The first time I saw fratricide in the news, I filed it away in my head as a tragedy, but after seeing an uptick of similar news reports, I realized it might provide the right framework for a novel about forgiveness. Fratricide is an ancient concept—it’s in Roman mythology (Romulus and Remus), the Bible (Cain and Abel), and countless monarchies—but it still exists today, and when I started researching, I found more instances of juvenile fratricide than I ever anticipated. While some circumstances varied (age, weapons, reasons), others were eerily similar (many perpetrators called 911 themselves, and many incidents occurred while the victims slept).
No matter the circumstances, my thoughts always returned to the parents, and that was where I decided to center Penitence: Would the parents be driven toward or away from forgiveness? The story quickly expanded beyond the concept of forgiveness on an individual level to encompass the community and legal realms as I discovered that on all levels there seems to be a modern trend away from forgiveness.
Everyone makes mistakes—it’s part of being human. And yet our mistakes, some mere misunderstandings, others deep failures, are too often met with judgment, anger, and a desire for retribution without any empathy and mercy that might lead to forgiveness. This is magnified for juveniles in the criminal justice system, and I decided to make Nora (the character who shoots her brother) 13 to emphasize this. At 13, she’s still a child, barely a teen, but most state criminal laws would allow prosecutors to charge her as an adult, and many would require it, potentially leading to a life sentence. Murder is a serious crime, of course, but to condemn a child to life in prison is a sign of a system that has too easily discarded mercy and forgiveness.
On a community level, social media (and sometimes the media in general) amplifies our very human mistakes and reduces who we are to the worst thing we’ve ever done. Although consequences for bad behavior are natural (and for crimes, necessary), our cultural tendency towards judgment and our desire to hold others accountable have overshadowed the equally essential act of allowing a wrongdoer to repent for bad behavior, of giving them the chance to make different choices and be a better person.

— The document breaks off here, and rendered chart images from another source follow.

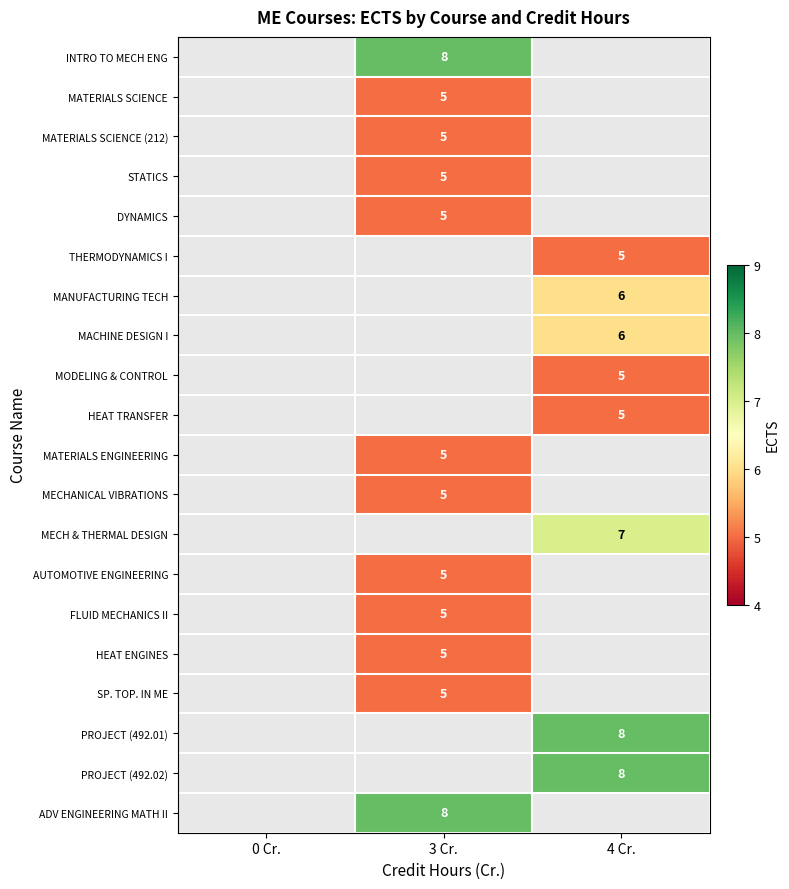

True or false: PROJECT (492.01) has a value of 2 at 4 Cr..

False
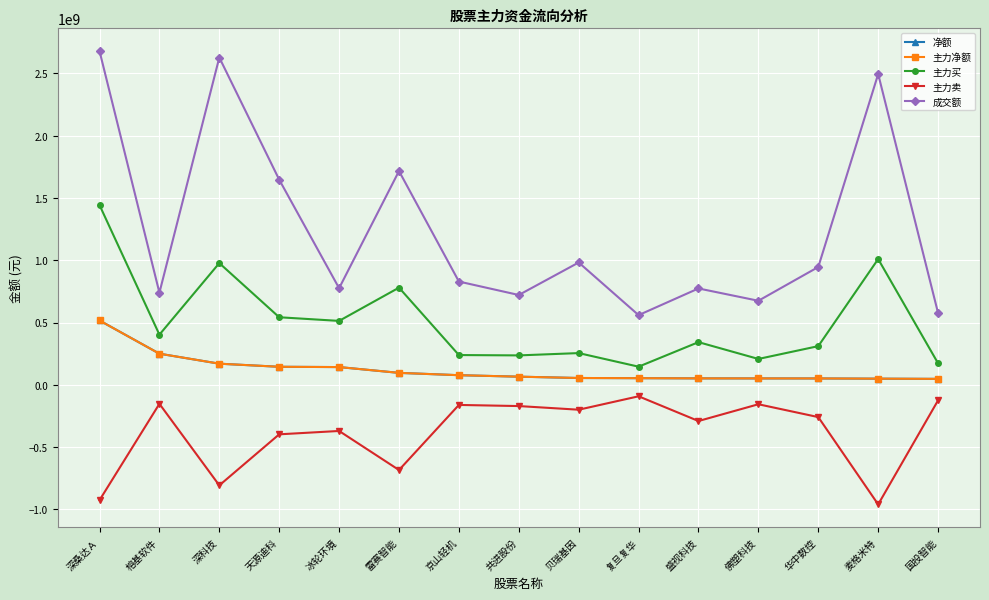

Is this an area chart (filled region under the line)?

No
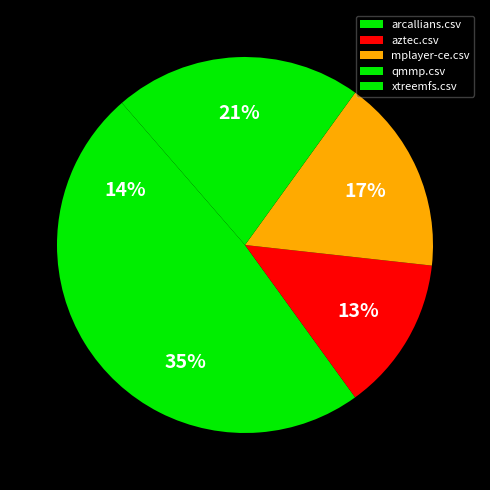

Combined, do mplayer-ce.csv and arcallians.csv account for over 50%?

Yes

When I began to write Penitence, I knew I couldn’t tackle this issue without multiple-perspective narration. These characters are complicated (aren’t we all?), and I needed to position readers so forgiveness would be challenging yet attainable. Telling the story from the perspectives of Angie, Nora, Julian, and Martine prompts readers to step back from judgment and condemnation to understand the history underlying the characters’ often poor decisions. This hopefully leads to empathy and compassion, which are important precursors to mercy, and mercy is an important precursor to forgiveness—and that is where I wanted readers to land.
Forgiveness can be complicated (and sometimes impossible), but quite simply, it feels good and does good. If, at the end of Penitence, any reader is inspired to let go of a grudge, forgive a bigger wrong, or come to terms with their own wrongs, the novel will have done its job.